Varios sectores económicos ya han comenzado a reportar un impacto negativo. Grandes minoristas estadounidenses han advertido que los precios de productos básicos como ropa, electrodomésticos y componentes electrónicos podrían subir entre un 15% y un 30%. Las Bolsas han reaccionado con volatilidad, y algunos analistas ya descuentan un crecimiento más débil para la segunda mitad de 2025.
Y lo que es peor, el impacto económico será devastador: más inflación, menor crecimiento y una posible recesión. Subir los precios de bienes importados como textiles, electrodomésticos o componentes industriales solo resta competitividad a las empresas locales que dependen de esos insumos. Las exportaciones caerán. El empleo no aumentará. Y el déficit comercial, probablemente, tampoco mejorará. Incluso si se lograra reducir el déficit, el coste económico y social sería excesivo. La historia demuestra que las guerras comerciales no se ganan; solo dejan heridos en todos los frentes.
Se nos dice que estos aranceles incentivarán el retorno de la producción a EE. UU. Pero traer de vuelta una planta industrial no es cuestión de meses. Requiere años, inversión, personal cualificado y una demanda estable. Además, muchas de las cadenas de suministro están internacionalizadas: los productos se ensamblan en múltiples países antes de llegar al consumidor final. Romper esa red no solo es costoso, sino también ineficiente. Mientras tanto, el ciudadano pagará más por lo mismo. Y si los aranceles llegan a generar ingresos relevantes, será señal de que las importaciones siguen siendo altas... es decir, que el plan para reducir drásticamente el déficit comercial no habrá funcionado.
Trump parte de la idea de que el comercio es un juego de suma cero. Si alguien gana, otro pierde. Pero el comercio moderno se basa en la ventaja comparativa: cada país produce lo que mejor sabe hacer y lo intercambia por lo que le resulta más costoso producir. EE. UU. importa productos baratos y de baja tecnología y exporta productos complejos, servicios e innovación. Eso no es debilidad. Es eficiencia. De hecho, gran parte de las importaciones son insumos que se transforman en exportaciones de mayor valor añadido. Penalizar esas importaciones es, en la práctica, pegarse un tiro en el pie.

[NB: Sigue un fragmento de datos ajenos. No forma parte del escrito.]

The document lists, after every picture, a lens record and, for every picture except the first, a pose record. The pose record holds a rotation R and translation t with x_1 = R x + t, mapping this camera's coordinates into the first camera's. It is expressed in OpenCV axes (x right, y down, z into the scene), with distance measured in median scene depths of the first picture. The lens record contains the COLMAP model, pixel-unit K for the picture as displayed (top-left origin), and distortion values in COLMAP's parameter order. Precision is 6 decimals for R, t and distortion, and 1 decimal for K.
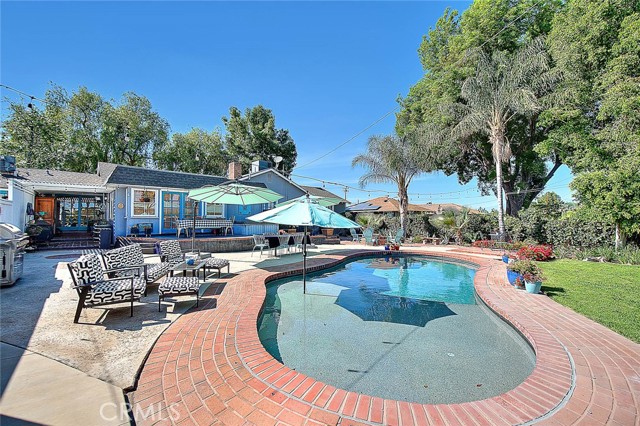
lens RADIAL K [[262.1, 0, 320.0], [0, 262.1, 213.0], [0, 0, 1]] dist [-0.000164, 0.000038]
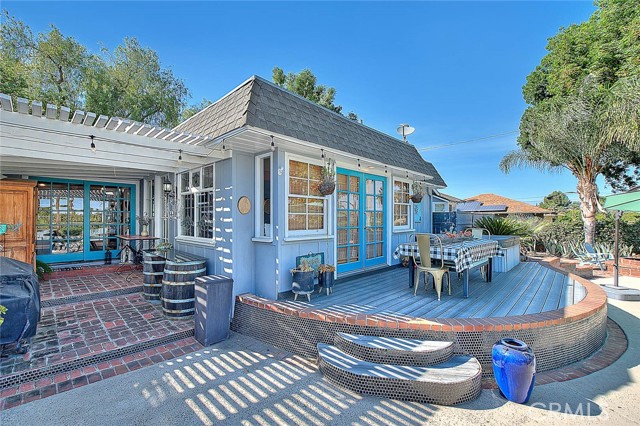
lens RADIAL K [[262.1, 0, 320.0], [0, 262.1, 213.0], [0, 0, 1]] dist [-0.000164, 0.000038]
pose [[0.996639, -0.002073, 0.081893, -0.290492], [0.001017, 0.999916, 0.012931, -0.010361], [-0.081913, -0.012804, 0.996557, 0.268503]]
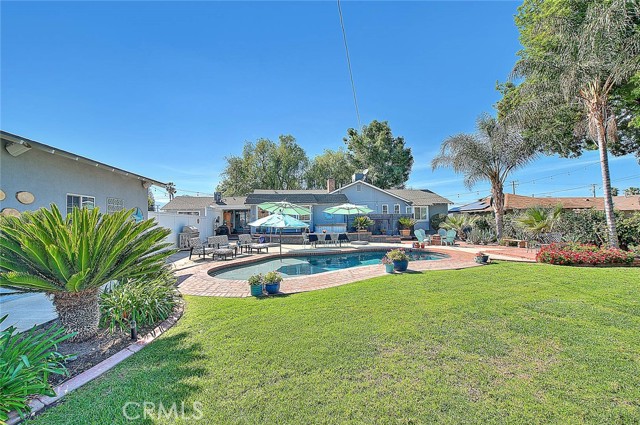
lens RADIAL K [[262.1, 0, 320.0], [0, 262.1, 212.5], [0, 0, 1]] dist [-0.000164, 0.000038]
pose [[0.821595, -0.039526, -0.568700, 0.217476], [0.032401, 0.999219, -0.022639, -0.000490], [0.569150, 0.000173, 0.822233, -0.057166]]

Convertir un desequilibrio contable en una crisis económica es un error de manual. Basta con mirar lo que ocurre en Alemania para desmontar la idea de que un superávit comercial garantiza prosperidad. A pesar de registrar uno de los mayores superávits del mundo durante las últimas décadas, su crecimiento económico ha sido débil, y su industria pierde peso en el empleo total. Entre 2000 y 2024, su balanza comercial pasó de un déficit del 1,5% del PIB a un superávit del 5,8%, pero el porcentaje de empleos industriales cayó del 20% al 16%. El comercio exterior positivo no ha impedido que la economía alemana luche continuamente contra el estancamiento, lo que demuestra que el saldo comercial no es un buen termómetro del bienestar ni del dinamismo productivo. La misma Alemania se enfrenta hoy a un envejecimiento poblacional, rigideces estructurales y desafíos tecnológicos que ni su potente sector exportador puede compensar. La lección es clara: el superávit por sí solo no basta.
Lo que Trump parece ignorar es que Estados Unidos goza de un privilegio que pocos países en la historia han tenido: el de emitir la moneda de reserva del mundo, lo que otorga a EE UU una ventaja estructural que le permite financiar su gasto con mayor facilidad, atraer capital extranjero y mantener una posición central en los mercados internacionales. Pero ese estatus no es inamovible. Depende, sobre todo, de la confianza global en la solidez y estabilidad de su economía. Si se continúa debilitando esa confianza con políticas erráticas, como la imposición masiva de aranceles, el mundo podría empezar a buscar alternativas. Perder el rol de emisor de la moneda de reserva tendría consecuencias profundas: encarecería la financiación del déficit, reduciría el apetito por activos estadounidenses y erosionaría el peso geopolítico de EE UU. No se trata solo de economía, sino de poder e influencia global. Jugar con ese equilibrio por razones ideológicas o electoralistas es, sencillamente, una temeridad.
El verdadero reto no debería ser el déficit, sino la productividad, la innovación, la educación y la cohesión social. Enfocarse en un indicador descontextualizado como el déficit comercial desvía la atención de las reformas estructurales que realmente necesita el país. La economía global no necesita muros arancelarios, sino puentes de cooperación que permitan a las naciones avanzar juntas hacia un futuro más próspero.
En definitiva, no se trata de ignorar los abusos o desequilibrios comerciales puntuales. Se trata de abordarlos con inteligencia estratégica y no con impulsos populistas que terminan dañando al mismo país que se pretende proteger. El proteccionismo agresivo no es una solución; es una trampa disfrazada de solución.
Pablo Gil es economista y analista de mercados.